金正恩「原潜開発」担当者ら14人を処罰…目標基準を満たせず
北朝鮮で最近、原子力潜水艦に搭載する小型原子炉の開発を担当していた幹部と技術者ら14人が、朝鮮労働党から要求された基準を順守しなかったとの理由で交代させられ、一部は重い処罰を受けたとの情報が出ている。
金正恩総書記がすでに、「原子力潜水艦の設計が終わった」と宣言していることも、処罰の重さに影響した可能性がある。
金正恩氏は今年1月の第8回党大会での報告で、次のように述べていた。
「中型潜水艦武装近代化目標の基準を正確に設定し、模範改造して海軍の現存の水中作戦能力を著しく向上させうる確固たる展望を開き、新しい原子力潜水艦の設計、研究が終わって最終審査の段階にあり(後略)」
ただ、北朝鮮ウォッチャーの間では、同国が実際に原潜を建造し、実戦配備するのは容易でないと見られていた。交代・処罰の情報が事実だとしても驚くには当たらないが、北朝鮮当局にとっては一大事だろう。
金正恩氏は、軍需関係の科学者と技術者を誰よりも大事にしているが、北朝鮮において最高指導者の権威を貶める行為は絶対に許されない罪だ。
(参考記事:金正恩に「残酷な証拠写真」を撮られた軍幹部らの悲惨な運命)
デイリーNKの複数の内部情報筋によれば、党中央委員会の軍需工業部は昨年10月から原潜の設計に関する審査を進め、今年8月末に完了した。そして、結果をまとめた報告書に対し、党の上層部から非難の声が噴出したという。

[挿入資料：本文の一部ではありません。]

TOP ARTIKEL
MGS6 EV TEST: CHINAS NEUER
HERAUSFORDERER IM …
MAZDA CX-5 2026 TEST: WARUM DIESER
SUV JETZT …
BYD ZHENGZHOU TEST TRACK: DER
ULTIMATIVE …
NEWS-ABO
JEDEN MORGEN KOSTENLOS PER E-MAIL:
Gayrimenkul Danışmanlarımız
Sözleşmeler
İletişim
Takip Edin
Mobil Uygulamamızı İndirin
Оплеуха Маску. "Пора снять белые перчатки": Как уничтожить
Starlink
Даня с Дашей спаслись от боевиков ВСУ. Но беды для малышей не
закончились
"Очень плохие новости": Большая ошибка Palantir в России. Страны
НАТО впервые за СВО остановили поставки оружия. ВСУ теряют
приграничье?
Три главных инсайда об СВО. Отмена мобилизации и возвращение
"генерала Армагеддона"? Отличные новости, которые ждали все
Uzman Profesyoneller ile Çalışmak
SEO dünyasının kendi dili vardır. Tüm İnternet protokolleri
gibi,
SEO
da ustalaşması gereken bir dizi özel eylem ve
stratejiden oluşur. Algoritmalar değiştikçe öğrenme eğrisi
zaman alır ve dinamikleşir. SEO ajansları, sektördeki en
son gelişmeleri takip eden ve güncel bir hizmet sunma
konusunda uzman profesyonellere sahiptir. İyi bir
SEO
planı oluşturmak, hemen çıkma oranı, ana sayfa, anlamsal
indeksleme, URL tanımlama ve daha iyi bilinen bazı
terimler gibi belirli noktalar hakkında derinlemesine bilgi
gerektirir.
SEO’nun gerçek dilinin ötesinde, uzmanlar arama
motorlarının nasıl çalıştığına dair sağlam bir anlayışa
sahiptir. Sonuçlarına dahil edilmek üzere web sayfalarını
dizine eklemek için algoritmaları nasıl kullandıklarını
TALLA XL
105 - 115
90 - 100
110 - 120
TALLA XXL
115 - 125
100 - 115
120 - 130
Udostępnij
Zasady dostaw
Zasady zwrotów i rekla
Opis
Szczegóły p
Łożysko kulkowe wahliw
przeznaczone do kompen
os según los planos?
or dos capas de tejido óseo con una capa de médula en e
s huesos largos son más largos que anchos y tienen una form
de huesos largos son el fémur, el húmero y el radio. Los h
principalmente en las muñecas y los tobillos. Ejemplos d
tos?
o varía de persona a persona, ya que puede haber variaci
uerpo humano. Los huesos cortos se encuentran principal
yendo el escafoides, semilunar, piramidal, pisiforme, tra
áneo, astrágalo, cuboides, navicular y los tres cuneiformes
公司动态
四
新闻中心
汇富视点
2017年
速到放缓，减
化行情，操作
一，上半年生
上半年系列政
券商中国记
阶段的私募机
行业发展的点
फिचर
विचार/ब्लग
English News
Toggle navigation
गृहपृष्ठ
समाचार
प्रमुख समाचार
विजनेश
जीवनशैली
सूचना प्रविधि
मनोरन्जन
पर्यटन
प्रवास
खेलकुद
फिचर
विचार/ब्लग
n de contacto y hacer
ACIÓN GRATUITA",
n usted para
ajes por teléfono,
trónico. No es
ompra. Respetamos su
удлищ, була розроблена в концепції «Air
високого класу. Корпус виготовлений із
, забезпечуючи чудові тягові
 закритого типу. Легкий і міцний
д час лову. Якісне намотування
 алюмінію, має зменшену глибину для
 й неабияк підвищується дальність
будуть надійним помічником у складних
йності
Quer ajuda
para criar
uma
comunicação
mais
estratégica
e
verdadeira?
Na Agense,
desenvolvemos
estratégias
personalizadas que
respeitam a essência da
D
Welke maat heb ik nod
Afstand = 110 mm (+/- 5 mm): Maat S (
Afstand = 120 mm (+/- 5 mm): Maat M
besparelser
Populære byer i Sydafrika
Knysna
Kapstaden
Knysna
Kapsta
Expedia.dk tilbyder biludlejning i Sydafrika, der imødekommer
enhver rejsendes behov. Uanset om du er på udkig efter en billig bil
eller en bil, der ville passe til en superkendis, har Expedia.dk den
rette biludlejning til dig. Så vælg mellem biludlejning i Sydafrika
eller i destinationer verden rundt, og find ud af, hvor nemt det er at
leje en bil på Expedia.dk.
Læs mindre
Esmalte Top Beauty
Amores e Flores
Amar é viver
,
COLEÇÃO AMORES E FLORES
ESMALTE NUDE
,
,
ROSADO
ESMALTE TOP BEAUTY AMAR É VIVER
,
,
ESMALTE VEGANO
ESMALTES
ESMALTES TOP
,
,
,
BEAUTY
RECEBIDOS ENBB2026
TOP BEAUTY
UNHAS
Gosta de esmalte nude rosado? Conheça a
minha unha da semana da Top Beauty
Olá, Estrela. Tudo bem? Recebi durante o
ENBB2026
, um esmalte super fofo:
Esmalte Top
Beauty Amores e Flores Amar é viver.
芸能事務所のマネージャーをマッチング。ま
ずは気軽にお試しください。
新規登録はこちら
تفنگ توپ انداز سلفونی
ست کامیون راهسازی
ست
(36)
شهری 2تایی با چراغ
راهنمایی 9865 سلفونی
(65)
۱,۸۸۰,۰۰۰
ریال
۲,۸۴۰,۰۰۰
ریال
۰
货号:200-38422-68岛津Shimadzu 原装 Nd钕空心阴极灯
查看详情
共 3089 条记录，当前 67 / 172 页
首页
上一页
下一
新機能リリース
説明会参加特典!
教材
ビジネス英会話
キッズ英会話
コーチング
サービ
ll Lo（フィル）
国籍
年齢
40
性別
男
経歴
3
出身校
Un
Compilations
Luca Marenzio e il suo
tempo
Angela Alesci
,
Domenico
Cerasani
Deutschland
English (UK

具体的には、交代させられた幹部と技術者らは、党が示した3つの開発基準(目標)をいずれも満たせなかったとのことだ。3つの開発基準とは◇既存の小型潜水艦の性能改良◇既存の潜水艦発射弾道ミサイル(SLBM)を搭載可能な新型潜水艦の建造◇多角化した核発射手段を搭載した原潜の建造――だという。
正直なところ、情報筋の説明では具体的な状況がよくわからない。特に小型潜水艦に関する項目は、これを原潜に改造せよということなのか、あるいは原子炉開発と関係なく改良せよということなのかで、要求水準は全く異なる。というより、老朽化して船体にガタがきている北朝鮮の小型潜水艦に原子炉を搭載することなど、土台無理な話だ。
いずれにせよ、設計された原子炉では大きすぎて、ちょうど良いサイズの潜水艦を作れないということなのだろう。
設計図には、ほかにも大小さまざまな欠点が見つかったとのことで、現在の目標である2025年の原潜完成はおろか、「さらに10年はかかる」との党高官から出ているという。
ちなみに、今回の処分の内容だが、14人中6人が僻地に追放され、他の8人は交代にとどまったようだ。「僻地に追放」ならば処刑よりはマシだが、当事者にとって絶望的な処罰であることに変わりはない。
ただ、経験のある幹部や技術者はいくらでも替えの効く人材ではない。金正恩氏の原潜保有への野心が強いほど、彼らが呼び戻される可能性も高まるだろう。